------ SOURCE DATA ------

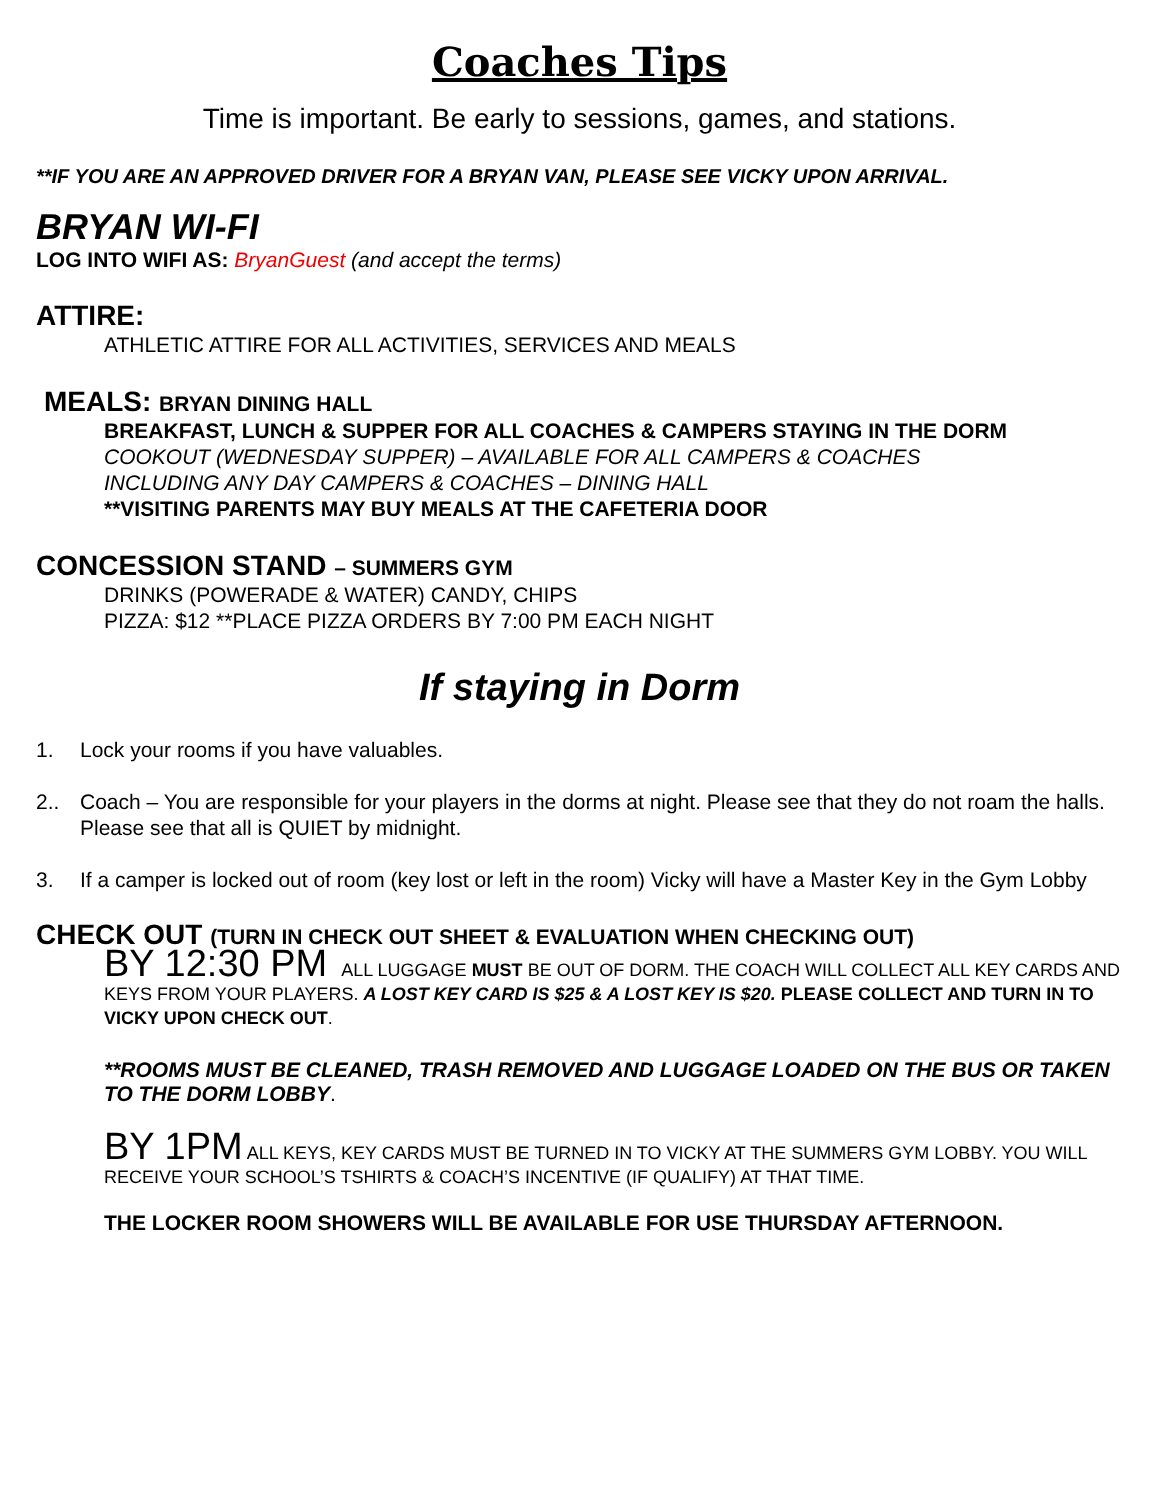Coaches Tips
Time is important. Be early to sessions, games, and stations.
**IF YOU ARE AN APPROVED DRIVER FOR A BRYAN VAN, PLEASE SEE VICKY UPON ARRIVAL.
BRYAN WI-FI
LOG INTO WIFI AS: BryanGuest (and accept the terms)
ATTIRE:
ATHLETIC ATTIRE FOR ALL ACTIVITIES, SERVICES AND MEALS
MEALS: BRYAN DINING HALL
BREAKFAST, LUNCH & SUPPER FOR ALL COACHES & CAMPERS STAYING IN THE DORM
COOKOUT (WEDNESDAY SUPPER) – AVAILABLE FOR ALL CAMPERS & COACHES
INCLUDING ANY DAY CAMPERS & COACHES – DINING HALL
**VISITING PARENTS MAY BUY MEALS AT THE CAFETERIA DOOR
CONCESSION STAND – SUMMERS GYM
DRINKS (POWERADE & WATER) CANDY, CHIPS
PIZZA: $12 **PLACE PIZZA ORDERS BY 7:00 PM EACH NIGHT
If staying in Dorm
1. Lock your rooms if you have valuables.
2.. Coach – You are responsible for your players in the dorms at night. Please see that they do not roam the halls. Please see that all is QUIET by midnight.
3. If a camper is locked out of room (key lost or left in the room) Vicky will have a Master Key in the Gym Lobby
CHECK OUT (TURN IN CHECK OUT SHEET & EVALUATION WHEN CHECKING OUT)
BY 12:30 PM ALL LUGGAGE MUST BE OUT OF DORM. THE COACH WILL COLLECT ALL KEY CARDS AND KEYS FROM YOUR PLAYERS. A LOST KEY CARD IS $25 & A LOST KEY IS $20. PLEASE COLLECT AND TURN IN TO VICKY UPON CHECK OUT.
**ROOMS MUST BE CLEANED, TRASH REMOVED AND LUGGAGE LOADED ON THE BUS OR TAKEN TO THE DORM LOBBY.
BY 1PM ALL KEYS, KEY CARDS MUST BE TURNED IN TO VICKY AT THE SUMMERS GYM LOBBY. YOU WILL RECEIVE YOUR SCHOOL’S TSHIRTS & COACH’S INCENTIVE (IF QUALIFY) AT THAT TIME.
THE LOCKER ROOM SHOWERS WILL BE AVAILABLE FOR USE THURSDAY AFTERNOON.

------

Return the material exactly as written, except for any pictures it holds.

**EXPECTED ANSWER**.
Coaches Tips
Time is important. Be early to sessions, games, and stations.
**IF YOU ARE AN APPROVED DRIVER FOR A BRYAN VAN, PLEASE SEE VICKY UPON ARRIVAL.
BRYAN WI-FI
LOG INTO WIFI AS: BryanGuest (and accept the terms)
ATTIRE:
ATHLETIC ATTIRE FOR ALL ACTIVITIES, SERVICES AND MEALS
MEALS: BRYAN DINING HALL
BREAKFAST, LUNCH & SUPPER FOR ALL COACHES & CAMPERS STAYING IN THE DORM
COOKOUT (WEDNESDAY SUPPER) – AVAILABLE FOR ALL CAMPERS & COACHES
INCLUDING ANY DAY CAMPERS & COACHES – DINING HALL
**VISITING PARENTS MAY BUY MEALS AT THE CAFETERIA DOOR
CONCESSION STAND – SUMMERS GYM
DRINKS (POWERADE & WATER) CANDY, CHIPS
PIZZA: $12 **PLACE PIZZA ORDERS BY 7:00 PM EACH NIGHT
If staying in Dorm
1. Lock your rooms if you have valuables.
2.. Coach – You are responsible for your players in the dorms at night. Please see that they do not roam the halls. Please see that all is QUIET by midnight.
3. If a camper is locked out of room (key lost or left in the room) Vicky will have a Master Key in the Gym Lobby
CHECK OUT (TURN IN CHECK OUT SHEET & EVALUATION WHEN CHECKING OUT)
BY 12:30 PM ALL LUGGAGE MUST BE OUT OF DORM. THE COACH WILL COLLECT ALL KEY CARDS AND KEYS FROM YOUR PLAYERS. A LOST KEY CARD IS $25 & A LOST KEY IS $20. PLEASE COLLECT AND TURN IN TO VICKY UPON CHECK OUT.
**ROOMS MUST BE CLEANED, TRASH REMOVED AND LUGGAGE LOADED ON THE BUS OR TAKEN TO THE DORM LOBBY.
BY 1PM ALL KEYS, KEY CARDS MUST BE TURNED IN TO VICKY AT THE SUMMERS GYM LOBBY. YOU WILL RECEIVE YOUR SCHOOL’S TSHIRTS & COACH’S INCENTIVE (IF QUALIFY) AT THAT TIME.
THE LOCKER ROOM SHOWERS WILL BE AVAILABLE FOR USE THURSDAY AFTERNOON.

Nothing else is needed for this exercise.